1.8 g in 12 oz of water. It sure would be nice to have the accurate amount show up in the box down there.
I chose this tea because I wanted something a bit stronger so I could get three infusions from it in my 12oz tetsubin. Usually I would then pour all of it into my giant 16oz teacup (yes, teacup, it is not a mug, it just happens to be the size of one :P) and add a teaspoon of sugar. Unfortunately my giant teacup has an embarrassing little problem: it stains easily and the stains are impossible to fully remove. I do #teaoftheday posts on instagram and between the stains and the size of the thing I just didn’t want to deal with it. There are only so many angles at which you can get photos of a giant cup like that and not have them all start looking the same!

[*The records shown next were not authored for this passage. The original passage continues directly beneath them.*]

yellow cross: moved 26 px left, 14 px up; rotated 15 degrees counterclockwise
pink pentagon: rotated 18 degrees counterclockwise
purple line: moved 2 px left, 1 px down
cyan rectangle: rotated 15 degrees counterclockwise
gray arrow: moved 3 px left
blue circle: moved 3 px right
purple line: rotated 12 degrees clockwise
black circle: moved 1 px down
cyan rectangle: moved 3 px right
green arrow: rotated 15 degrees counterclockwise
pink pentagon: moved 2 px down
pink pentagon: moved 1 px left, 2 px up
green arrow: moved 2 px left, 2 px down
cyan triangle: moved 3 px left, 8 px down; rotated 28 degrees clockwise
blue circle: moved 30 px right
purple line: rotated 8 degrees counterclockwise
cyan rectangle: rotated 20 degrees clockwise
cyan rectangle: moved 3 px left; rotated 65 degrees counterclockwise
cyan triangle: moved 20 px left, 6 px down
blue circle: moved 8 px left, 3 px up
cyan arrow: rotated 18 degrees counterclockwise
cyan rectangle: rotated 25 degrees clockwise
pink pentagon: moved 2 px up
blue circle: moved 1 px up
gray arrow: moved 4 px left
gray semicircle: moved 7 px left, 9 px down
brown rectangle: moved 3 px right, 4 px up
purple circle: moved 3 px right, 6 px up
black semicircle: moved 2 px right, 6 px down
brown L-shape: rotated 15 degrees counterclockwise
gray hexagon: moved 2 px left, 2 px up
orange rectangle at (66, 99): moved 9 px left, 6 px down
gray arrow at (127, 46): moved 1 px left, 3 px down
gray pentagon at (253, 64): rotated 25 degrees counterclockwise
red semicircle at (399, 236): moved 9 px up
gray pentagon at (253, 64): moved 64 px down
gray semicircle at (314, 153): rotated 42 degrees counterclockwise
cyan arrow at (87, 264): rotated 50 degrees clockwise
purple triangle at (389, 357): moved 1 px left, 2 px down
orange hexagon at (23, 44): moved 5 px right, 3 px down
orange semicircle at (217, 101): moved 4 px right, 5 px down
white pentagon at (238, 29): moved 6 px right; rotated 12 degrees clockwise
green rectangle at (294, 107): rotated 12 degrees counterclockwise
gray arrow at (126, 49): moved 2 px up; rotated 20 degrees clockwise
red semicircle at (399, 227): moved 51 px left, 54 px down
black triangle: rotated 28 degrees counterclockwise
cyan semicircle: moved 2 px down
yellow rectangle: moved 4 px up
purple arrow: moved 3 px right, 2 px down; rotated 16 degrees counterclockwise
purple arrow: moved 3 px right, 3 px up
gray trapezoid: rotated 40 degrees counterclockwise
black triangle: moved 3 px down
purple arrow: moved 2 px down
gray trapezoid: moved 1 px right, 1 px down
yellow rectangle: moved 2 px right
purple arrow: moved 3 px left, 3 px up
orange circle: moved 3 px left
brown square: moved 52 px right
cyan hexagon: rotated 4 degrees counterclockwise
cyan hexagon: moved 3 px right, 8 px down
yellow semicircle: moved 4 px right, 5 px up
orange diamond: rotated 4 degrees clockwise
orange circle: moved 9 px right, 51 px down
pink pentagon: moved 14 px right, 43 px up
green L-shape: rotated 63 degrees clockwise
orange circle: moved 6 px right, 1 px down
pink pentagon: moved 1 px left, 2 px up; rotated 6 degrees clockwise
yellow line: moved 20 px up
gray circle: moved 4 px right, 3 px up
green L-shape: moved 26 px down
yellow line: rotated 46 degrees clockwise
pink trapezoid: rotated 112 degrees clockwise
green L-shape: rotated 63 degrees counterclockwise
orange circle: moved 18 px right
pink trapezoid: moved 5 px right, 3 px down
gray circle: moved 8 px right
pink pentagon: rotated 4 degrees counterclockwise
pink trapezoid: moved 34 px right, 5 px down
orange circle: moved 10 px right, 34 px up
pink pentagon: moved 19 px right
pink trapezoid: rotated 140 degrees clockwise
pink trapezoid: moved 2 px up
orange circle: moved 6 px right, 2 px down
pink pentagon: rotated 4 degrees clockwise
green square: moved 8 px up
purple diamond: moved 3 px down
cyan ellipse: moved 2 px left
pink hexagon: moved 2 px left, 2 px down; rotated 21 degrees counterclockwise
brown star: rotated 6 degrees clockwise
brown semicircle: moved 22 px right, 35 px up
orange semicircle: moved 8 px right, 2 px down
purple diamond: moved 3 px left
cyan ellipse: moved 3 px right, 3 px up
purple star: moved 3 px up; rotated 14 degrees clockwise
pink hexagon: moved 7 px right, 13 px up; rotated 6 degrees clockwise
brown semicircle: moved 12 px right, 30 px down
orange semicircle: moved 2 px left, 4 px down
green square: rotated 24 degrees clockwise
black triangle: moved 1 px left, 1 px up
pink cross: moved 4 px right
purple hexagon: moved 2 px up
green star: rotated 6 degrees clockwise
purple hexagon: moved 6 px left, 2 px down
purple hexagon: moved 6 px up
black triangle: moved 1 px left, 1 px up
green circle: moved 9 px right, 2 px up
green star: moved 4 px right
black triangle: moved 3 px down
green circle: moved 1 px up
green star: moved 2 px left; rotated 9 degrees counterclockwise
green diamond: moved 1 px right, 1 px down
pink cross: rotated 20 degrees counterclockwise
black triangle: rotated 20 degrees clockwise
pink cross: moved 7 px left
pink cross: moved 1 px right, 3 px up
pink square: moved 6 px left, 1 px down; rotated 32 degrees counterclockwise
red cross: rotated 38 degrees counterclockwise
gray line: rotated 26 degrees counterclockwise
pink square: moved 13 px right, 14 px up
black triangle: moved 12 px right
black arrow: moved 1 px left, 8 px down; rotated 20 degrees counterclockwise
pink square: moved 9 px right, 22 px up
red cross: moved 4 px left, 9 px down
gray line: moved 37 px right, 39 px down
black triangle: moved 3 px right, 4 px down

So, I decided to use a smaller cup. That meant forgoing the sugar I would normally put in because I’m lazy enough not to want to go out to the kitchen every time I re-filled my cup and because there is not enough room on my laptop stand for the sugar bowl. It’s a bit (ok, more than a bit) cluttered over here.
This tea doesn’t need sugar.
Maybe going sugarless with my gaiwan use has finally changed my tastebuds enough that I don’t need sugar. Maybe this tea really is that naturally sweet. Probably it’s a little bit of both. Sweet and mild, a touch of some sort of fruit note and a tiny hint of wood. Like sun-bleached, well weathered wood shingles on a misty spring morning.
This takes me back to that little cottage just beyond Cutler. Hidden waaay out beyond miles of blueberry fields on the edge of a little cove. Civilization was left far behind and it was just the sea, the land, and the sky.